One week before the deadly earthquake in Nepal on 25 April, a group of 50 scientists met in the country's capital Kathmandu to discuss measures in case of an earthquake. Experts had been warning for years that Nepal was at serious risk, and authorities knew it too - they just didn't know where to start, although some progress was being made.

They ended up being too late, as a mainshock of 7.8 magnitude tore the country apart on April 25th, the worst earthquake to hit the country in 80 years. But with such a violent and unpredictable event, is there anything a country can do in terms of prevention?

Yes and no.

"Of course earthquakes cannot be prevented," renowned seismologist Lucy Jones tells Blasting News. "However, the damage can be reduced by building better buildings," she explains.
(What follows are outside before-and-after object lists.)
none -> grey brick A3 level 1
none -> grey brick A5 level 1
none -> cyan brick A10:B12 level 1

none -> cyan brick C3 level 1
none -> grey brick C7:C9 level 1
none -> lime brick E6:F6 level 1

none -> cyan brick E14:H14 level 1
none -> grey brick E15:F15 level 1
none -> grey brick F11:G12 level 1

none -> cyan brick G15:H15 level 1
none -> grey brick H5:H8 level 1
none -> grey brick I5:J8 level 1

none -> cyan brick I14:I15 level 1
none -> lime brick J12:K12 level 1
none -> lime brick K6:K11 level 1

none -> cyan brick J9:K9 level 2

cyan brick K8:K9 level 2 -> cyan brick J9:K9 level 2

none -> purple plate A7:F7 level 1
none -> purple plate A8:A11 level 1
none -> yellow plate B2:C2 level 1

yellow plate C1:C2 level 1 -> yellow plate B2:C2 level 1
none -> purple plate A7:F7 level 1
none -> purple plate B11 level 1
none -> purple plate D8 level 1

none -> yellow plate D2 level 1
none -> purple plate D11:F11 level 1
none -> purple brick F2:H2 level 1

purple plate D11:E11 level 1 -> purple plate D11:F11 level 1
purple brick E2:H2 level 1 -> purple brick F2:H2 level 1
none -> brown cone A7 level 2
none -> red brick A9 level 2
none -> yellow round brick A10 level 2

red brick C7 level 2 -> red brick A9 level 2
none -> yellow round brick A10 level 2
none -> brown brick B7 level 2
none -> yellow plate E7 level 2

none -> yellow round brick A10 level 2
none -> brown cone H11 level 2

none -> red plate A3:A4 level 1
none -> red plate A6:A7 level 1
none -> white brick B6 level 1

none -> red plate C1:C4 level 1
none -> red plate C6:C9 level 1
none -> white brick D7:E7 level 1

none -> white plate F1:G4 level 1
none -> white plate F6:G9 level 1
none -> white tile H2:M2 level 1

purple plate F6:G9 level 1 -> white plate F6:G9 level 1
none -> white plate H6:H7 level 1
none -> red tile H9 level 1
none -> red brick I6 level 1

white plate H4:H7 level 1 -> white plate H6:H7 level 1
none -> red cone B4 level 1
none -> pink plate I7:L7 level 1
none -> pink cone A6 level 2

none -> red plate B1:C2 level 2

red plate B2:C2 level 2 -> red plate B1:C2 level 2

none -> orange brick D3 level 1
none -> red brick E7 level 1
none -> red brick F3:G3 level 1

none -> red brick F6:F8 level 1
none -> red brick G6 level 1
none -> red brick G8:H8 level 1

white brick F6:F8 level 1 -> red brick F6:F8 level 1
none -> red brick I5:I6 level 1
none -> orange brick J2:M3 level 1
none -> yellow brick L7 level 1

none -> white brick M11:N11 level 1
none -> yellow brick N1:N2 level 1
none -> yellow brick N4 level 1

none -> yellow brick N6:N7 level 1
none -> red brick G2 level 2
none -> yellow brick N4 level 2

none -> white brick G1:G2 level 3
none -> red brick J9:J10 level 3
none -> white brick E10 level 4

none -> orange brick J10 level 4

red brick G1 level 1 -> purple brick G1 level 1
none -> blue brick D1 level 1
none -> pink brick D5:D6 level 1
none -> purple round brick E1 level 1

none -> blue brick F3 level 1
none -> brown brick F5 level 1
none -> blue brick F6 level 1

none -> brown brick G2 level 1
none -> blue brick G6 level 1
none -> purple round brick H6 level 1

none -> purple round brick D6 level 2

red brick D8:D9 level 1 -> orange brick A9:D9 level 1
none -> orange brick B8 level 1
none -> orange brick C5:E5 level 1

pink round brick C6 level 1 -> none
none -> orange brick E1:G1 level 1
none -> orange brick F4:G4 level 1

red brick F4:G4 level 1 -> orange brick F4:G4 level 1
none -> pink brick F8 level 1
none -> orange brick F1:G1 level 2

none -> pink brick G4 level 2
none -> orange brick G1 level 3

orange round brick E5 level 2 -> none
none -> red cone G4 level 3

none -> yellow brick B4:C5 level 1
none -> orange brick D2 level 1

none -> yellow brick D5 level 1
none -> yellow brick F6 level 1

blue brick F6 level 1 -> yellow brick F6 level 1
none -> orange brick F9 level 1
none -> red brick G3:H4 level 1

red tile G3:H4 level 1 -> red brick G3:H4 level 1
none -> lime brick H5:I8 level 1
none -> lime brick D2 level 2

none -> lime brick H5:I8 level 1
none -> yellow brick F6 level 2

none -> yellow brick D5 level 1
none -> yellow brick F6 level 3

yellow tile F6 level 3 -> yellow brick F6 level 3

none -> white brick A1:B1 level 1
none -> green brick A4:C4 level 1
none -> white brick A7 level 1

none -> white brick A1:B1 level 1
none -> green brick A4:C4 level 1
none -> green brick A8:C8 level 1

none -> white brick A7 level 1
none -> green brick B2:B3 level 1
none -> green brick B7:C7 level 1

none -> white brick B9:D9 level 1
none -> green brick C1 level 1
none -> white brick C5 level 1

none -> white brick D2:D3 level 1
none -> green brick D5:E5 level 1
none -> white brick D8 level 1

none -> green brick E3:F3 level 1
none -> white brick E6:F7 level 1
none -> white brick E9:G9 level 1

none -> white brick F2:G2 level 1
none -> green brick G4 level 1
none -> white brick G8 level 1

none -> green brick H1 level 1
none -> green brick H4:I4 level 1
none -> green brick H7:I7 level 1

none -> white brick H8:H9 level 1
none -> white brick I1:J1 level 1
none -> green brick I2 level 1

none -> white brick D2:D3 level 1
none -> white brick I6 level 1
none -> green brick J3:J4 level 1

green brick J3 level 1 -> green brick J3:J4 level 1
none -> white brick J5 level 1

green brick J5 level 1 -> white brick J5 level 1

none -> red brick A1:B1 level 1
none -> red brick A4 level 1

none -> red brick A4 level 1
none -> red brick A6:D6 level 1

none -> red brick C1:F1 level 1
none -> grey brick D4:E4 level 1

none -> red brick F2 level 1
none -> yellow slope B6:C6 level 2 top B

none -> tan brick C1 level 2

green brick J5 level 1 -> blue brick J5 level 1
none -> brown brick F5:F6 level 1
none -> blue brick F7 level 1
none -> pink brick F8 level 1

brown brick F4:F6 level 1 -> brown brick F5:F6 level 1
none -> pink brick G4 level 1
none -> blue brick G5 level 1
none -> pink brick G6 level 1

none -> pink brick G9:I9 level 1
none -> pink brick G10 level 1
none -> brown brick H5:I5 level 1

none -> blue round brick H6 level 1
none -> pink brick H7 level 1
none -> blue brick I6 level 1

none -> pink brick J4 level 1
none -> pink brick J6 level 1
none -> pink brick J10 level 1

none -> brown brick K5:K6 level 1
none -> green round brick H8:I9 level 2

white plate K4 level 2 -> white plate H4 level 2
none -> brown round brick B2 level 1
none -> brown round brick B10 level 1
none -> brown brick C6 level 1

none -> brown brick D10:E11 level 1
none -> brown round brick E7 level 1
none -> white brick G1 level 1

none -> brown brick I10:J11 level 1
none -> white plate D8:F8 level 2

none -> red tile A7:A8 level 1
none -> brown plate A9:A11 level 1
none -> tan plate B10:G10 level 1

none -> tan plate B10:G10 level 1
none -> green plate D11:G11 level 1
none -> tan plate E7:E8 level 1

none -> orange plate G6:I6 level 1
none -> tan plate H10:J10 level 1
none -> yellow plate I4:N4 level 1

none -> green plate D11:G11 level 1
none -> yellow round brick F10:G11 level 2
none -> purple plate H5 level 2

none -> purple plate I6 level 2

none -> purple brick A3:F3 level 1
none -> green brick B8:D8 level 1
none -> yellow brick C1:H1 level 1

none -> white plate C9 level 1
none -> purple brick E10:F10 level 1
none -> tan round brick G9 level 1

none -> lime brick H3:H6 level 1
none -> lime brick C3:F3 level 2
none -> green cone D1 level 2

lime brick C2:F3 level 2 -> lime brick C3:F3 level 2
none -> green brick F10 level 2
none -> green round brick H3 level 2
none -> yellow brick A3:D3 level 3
In fact, their deadly effect is mostly man-controlled, as a big part of the deaths come from buildings collapsing, killing, and burying victims. Just one week before the disaster, Hari Ghi's group Geohazards International made a full update on a report from the 90's describing the risks at the Kathmandu Valley. Among the worst, the rampant construction of homes and infrastructures with no earthquake-related security and the high concentration of population in danger zones were highlighted.

The region is known for its seismic activity, and Nepal alone suffered four major earthquakes in the past 200 years before being struck again in 2015. Worst even, a major quake might happen again, and Dr. Jones warns more aftershocks are expected to come.